## TEXTO FORNECIDO
Certas obras têm a capacidade de não ter propriamente definido uma duração temporal, pois a imersão do espectador no filme consegue ser de tal ordem que parece que entramos numa espécie de transe. Um turbilhão de emoções que nos é despertado através dos nossos vários sentidos. Amor, coragem, família, sobrevivência, estas são as palavras de ordem nesta aventura por um Planeta Terra invadido por “anjos da morte”. O mistério e o suspense são constantes, conseguindo esta longa-metragem o feito de não ter momentos desinteressantes.
“A Quiet Place”, em português “Um Lugar Silencioso“, lançado em 2018, é realizado por John Krasinski e escrito pelo próprio cineasta, em conjunto com Bryan Woods e Scott Beck. A história foca-se numa família que vive num mundo pós-apocalíptico onde o silêncio é palavra-chave para se conseguir sobreviver. Aqui, falamos de um pai, uma mãe e três filhos, uma rapariga e dois rapazes. O pai, Lee Abbott, é interpretado por John Krasinski (uma demonstração dos vários talentos deste artista), a mãe Evelyn Abbott pela experiente Emily Blunt, sendo as crianças interpretadas por Millicent Simmonds, Noah Jupe e Cade Woodward.
Cedo percebemos que algo de muito grave aconteceu, pois somos bombardeados com leads dos media internacionais a focar uma invasão de criaturas misteriosas e letais que caçam e destroem todo o tipo de objeto e ser vivo que faça barulho. Contudo, estas criaturas são ingrediente essencial para o mistério que se constrói ao longo de toda a narrativa, sendo que no primeiro ato só somos confrontados com um destes monstros por breves segundos, de maneira que mal conseguimos interpretar a sua fisionomia.

## DADOS FORNECIDOS
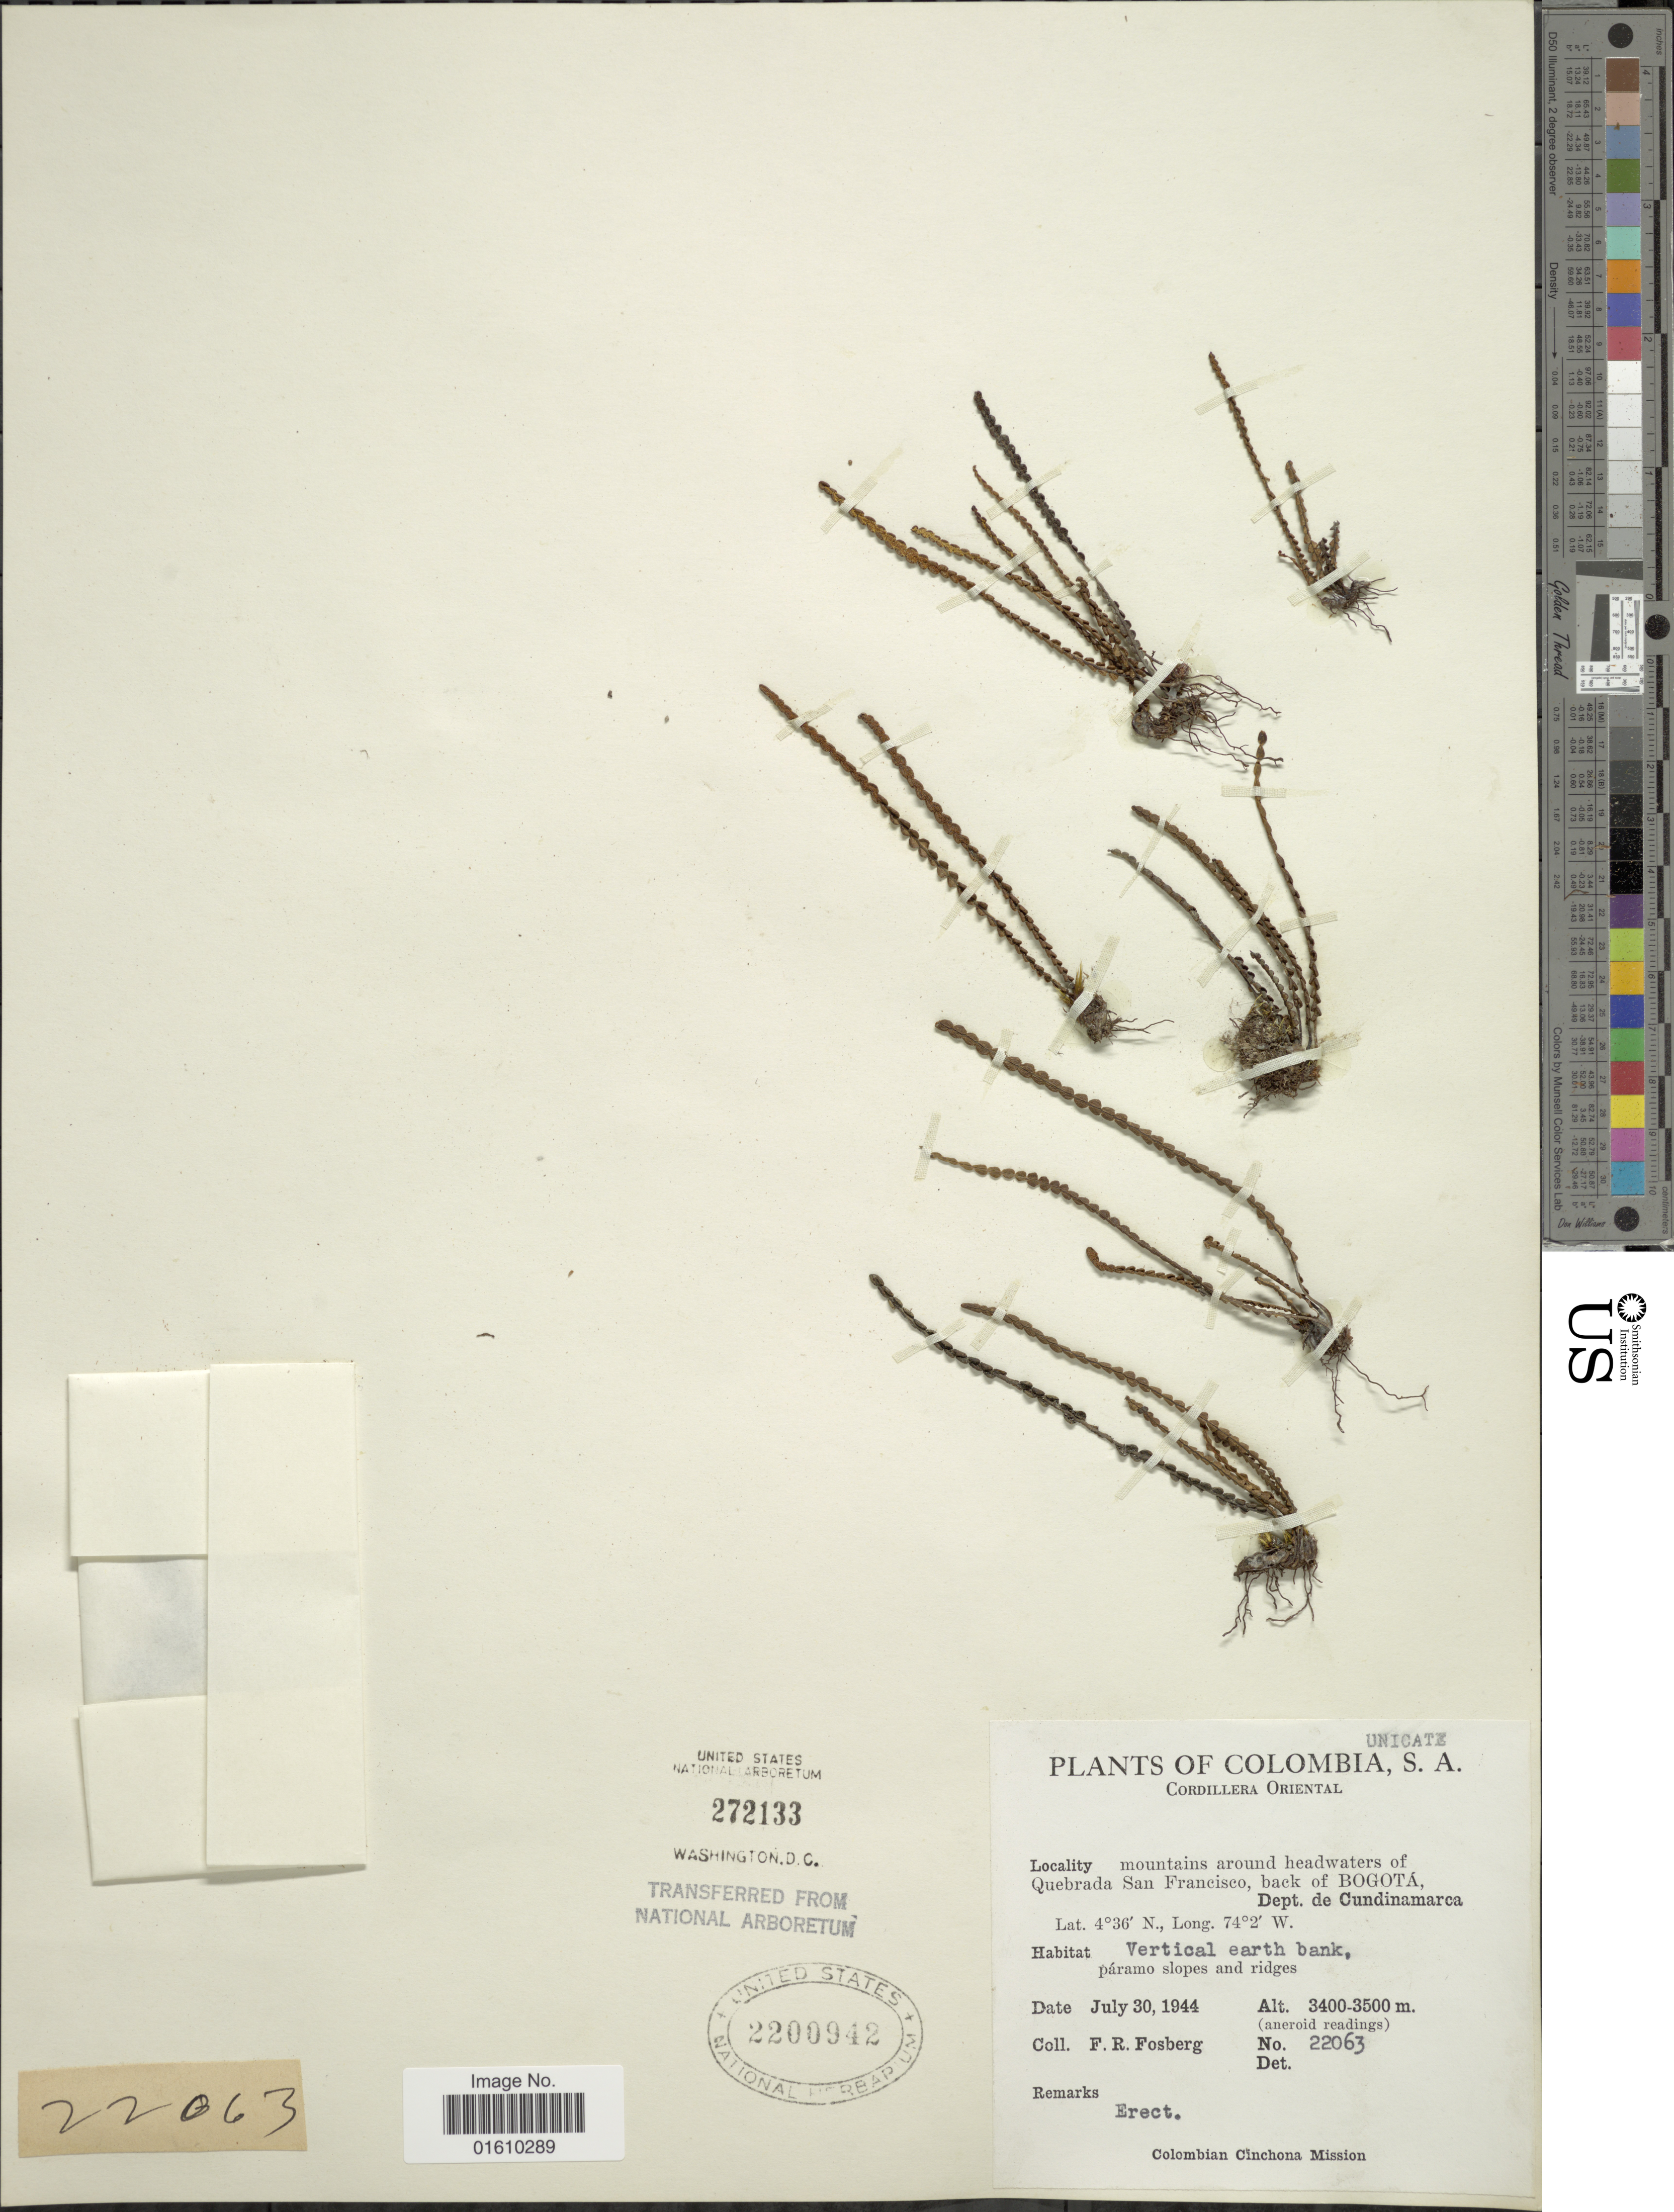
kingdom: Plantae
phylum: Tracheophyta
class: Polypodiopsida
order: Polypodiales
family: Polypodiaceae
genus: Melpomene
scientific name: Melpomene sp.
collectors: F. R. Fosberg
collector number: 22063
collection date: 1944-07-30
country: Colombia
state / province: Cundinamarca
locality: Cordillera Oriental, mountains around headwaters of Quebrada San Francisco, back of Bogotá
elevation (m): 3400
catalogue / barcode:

## EXERCÍCIO BREVE 1
Enumere todos os atores e atrizes do elenco referidos na crítica a «Um Lugar Silencioso».
## EXERCÍCIO BREVE 2
Prossiga a crítica a «Um Lugar Silencioso» a partir da última frase apresentada.

## RESULTADO DA TAREFA 1
John Krasinski, Emily Blunt, Millicent Simmonds, Noah Jupe e Cade Woodward.

## RESULTADO DA TAREFA 2
Nesta vertente, “A Quiet Place” bebe da estratégia de “Alien – O 8.º Passageiro“, onde o derradeiro monstro só se mostra já perto do fim do filme. Neste caso, digamos que a partir do segundo ato já podemos decifrar melhor esta aberração, pois em certos momentos existe mesmo o confronto direto entre os nossos personagens e estes inimigos. Numa fase inicial, percebemos que a família Abbott já tem rotinas pré-definidas, não só na forma de se comportar nas ruas vazias, mas também nos protocolos a executar em caso de emergência.
A família é desde cedo atormentada pela desgraça, com o desaparecimento do membro mais novo – um momento de brilhantismo cinematográfico, pois fica demonstrado que não é preciso contar muito para se criar uma cena intensa e emotiva. Após isso, a narrativa avança cerca de um ano, onde a situação de crise se mantém e Evelyn está grávida. Aqui, “A Quiet Place” leva-nos ao refúgio dos Abbott, uma quinta com alguns hectares onde os esconderijos são essenciais caso haja visitas inesperadas.
Regan Abbott, a filha mais velha, é surda – uma condição algo irónica tendo em conta a premissa principal da obra. Comunicando através de linguagem gestual (ponto positivo também para o resto dos atores) e estimulando outros sentidos, esta carrega consigo o sentimento de culpa pela morte do seu irmão Beau, mas como a sorte protege os audazes, esta será essencial na salvaguarda da sua família contra os monstros assassinos. Desse ponto de vista, é constantemente posto à prova o sentido de união e carinho, pois todos temos um papel a cumprir num objetivo final, numa missão ou no simples ato de sobreviver dentro de um coletivo.

Os sons dos monstros são como que uma ave (estranho, mas é a melhor comparação que consigo fazer neste momento) e o seu aspeto físico assemelha-se aos dos também monstros da série “Stranger Things” (2016-…), um trabalho muito bem realizado pois a sua estética é berrante e assustadora. Estes mesmos sons vão ao encontro da banda sonora criada por Marco Beltrami: um ambiental drone que vai aumento e diminuindo de intensidade consoante a ação da narrativa. Aqui, faço referência à série “Dark” (2017-2020), que utiliza também esta composição sonora para elevar o seu ambiente sombrio. A mistura de som é brilhante, pois como já mencionei anteriormente, é essencial para a experiência de “A Quiet Place”.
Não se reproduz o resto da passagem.